Among its current operating assets, Chongqing West Outlets is the flagship outlet mall with an annual turnover of two billion yuan. Despite being a mature asset, the mall can still achieve a 10 per cent annual growth rate. Among newer portfolio assets, the Nanjing mall clocked sales of 800 million yuan in the first year since opening and the Hefei mall racked up 700 million yuan.

China still lags behind the US and Europe, where there are 220 and 157 outlet malls based on CBRE's estimates. A 2015 report by CBRE estimated that there were 38 prime outlets in the 17 major cities, with a total stock of 3.2 million sq m. But nearly half of the developers of outlets in China are domestic companies with relatively little outlet operation experience and relatively scarce brand resources.

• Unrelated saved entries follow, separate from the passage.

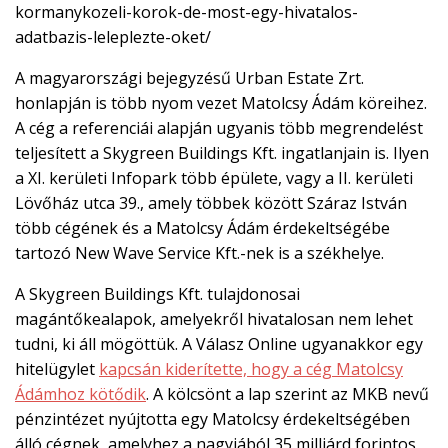
kormanykozeli-korok-de-most-egy-hivatalos-
adatbazis-leleplezte-oket/
A magyarországi bejegyzésű Urban Estate Zrt.
honlapján is több nyom vezet Matolcsy Ádám köreihez.
A cég a referenciái alapján ugyanis több megrendelést
teljesített a Skygreen Buildings Kft. ingatlanjain is. Ilyen
a XI. kerületi Infopark több épülete, vagy a II. kerületi
Lövőház utca 39., amely többek között Száraz István
több cégének és a Matolcsy Ádám érdekeltségébe
tartozó New Wave Service Kft.-nek is a székhelye.
A Skygreen Buildings Kft. tulajdonosai
magántőkealapok, amelyekről hivatalosan nem lehet
tudni, ki áll mögöttük. A Válasz Online ugyanakkor egy
hitelügylet
kapcsán kiderítette, hogy a cég Matolcsy
Ádámhoz kötődik
. A kölcsönt a lap szerint az MKB nevű
pénzintézet nyújtotta egy Matolcsy érdekeltségében
álló cégnek, amelyhez a nagyjából 35 milliárd forintos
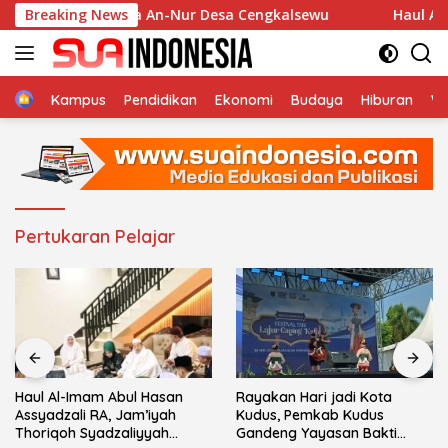
Langsung
n di Musholla An-Nur Desa Cengkalsewu
Breaking News
Haul Al-Imam
ke
konten
Home
Kampus
Pendidikan
Ekonomi
Budaya
Hiburan
Wi
Pertukaran Pelajar
Haul Al-Imam Abul Hasan
Rayakan Hari jadi Kota
Assyadzali RA, Jam’iyah
Kudus, Pemkab Kudus
Thoriqoh Syadzaliyyah
Gandeng Yayasan Bakti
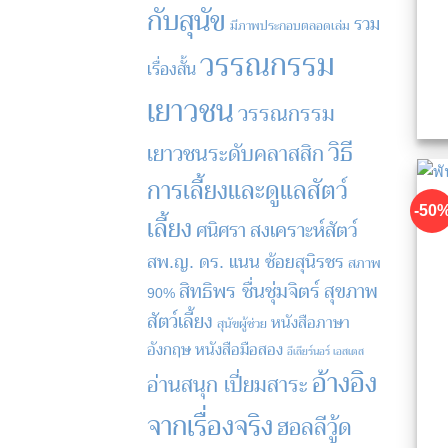
กับสุนัข
รวม
มีภาพประกอบตลอดเล่ม
วรรณกรรม
เรื่องสั้น
เยาวชน
วรรณกรรม
วิธี
เยาวชนระดับคลาสสิก
การเลี้ยงและดูแลสัตว์
-50
เลี้ยง
สงเคราะห์สัตว์
ศนิศรา
สพ.ญ. ดร. แนน ช้อยสุนิรชร
สภาพ
สิทธิพร ชื่นชุ่มจิตร์
สุขภาพ
90%
สัตว์เลี้ยง
หนังสือภาษา
สุนัขผู้ช่วย
อังกฤษ
หนังสือมือสอง
อีเลียร์นอร์ เอสเตส
อ้างอิง
อ่านสนุก เปี่ยมสาระ
จากเรื่องจริง
ฮอลลีวู้ด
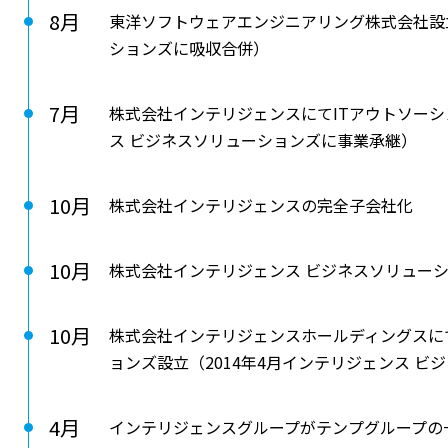
8月
東洋ソフトウェアエンジニアリング株式会社設立
ションズに吸収合併）
7月
株式会社インテリジェンスにてITアウトソーシ
ス ビジネスソリューションズに事業承継）
10月
株式会社インテリジェンスの完全子会社化
10月
株式会社インテリジェンス ビジネスソリュー
10月
株式会社インテリジェンスホールディングスにて
ョンズ設立（2014年4月インテリジェンス 
4月
インテリジェンスグループがテンプグループの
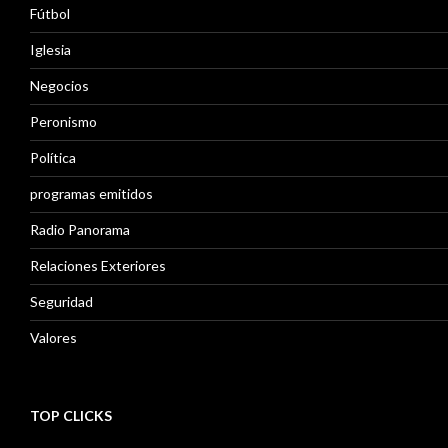
Fútbol
Iglesia
Negocios
Peronismo
Política
programas emitidos
Radio Panorama
Relaciones Exteriores
Seguridad
Valores
TOP CLICKS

At least 17 new outlet malls are scheduled to open in China in the second half of 2016, according to a report by Outlet Sight, which tracks the industry.

London-based TH Real Estate had in September partnered Gaw Capital in launching China Outlet Mall Fund, which was seeded with two existing Italian village-themed outlet malls in Tianjin and Shanghai worth US$850 million.

The fund's Florentia Village in Shanghai is 92 per cent occupied while Florentia Village Wuqing is fully let; three more Florentia Village malls are slated to open in Chengdu, Wuhan, and Hong Kong by 2017. And the portfolio for China Outlet Mall Fund is targeted to hit US$2 billion by 2020.

Amendment Note:In the original story, we mentioned that Warburg Pincus has invested in the Sasseur Group. The group has since followed up with BT that Warburg Pincus has exited the investment. A group error in the amount of discounts offered in the outlet malls has been corrected.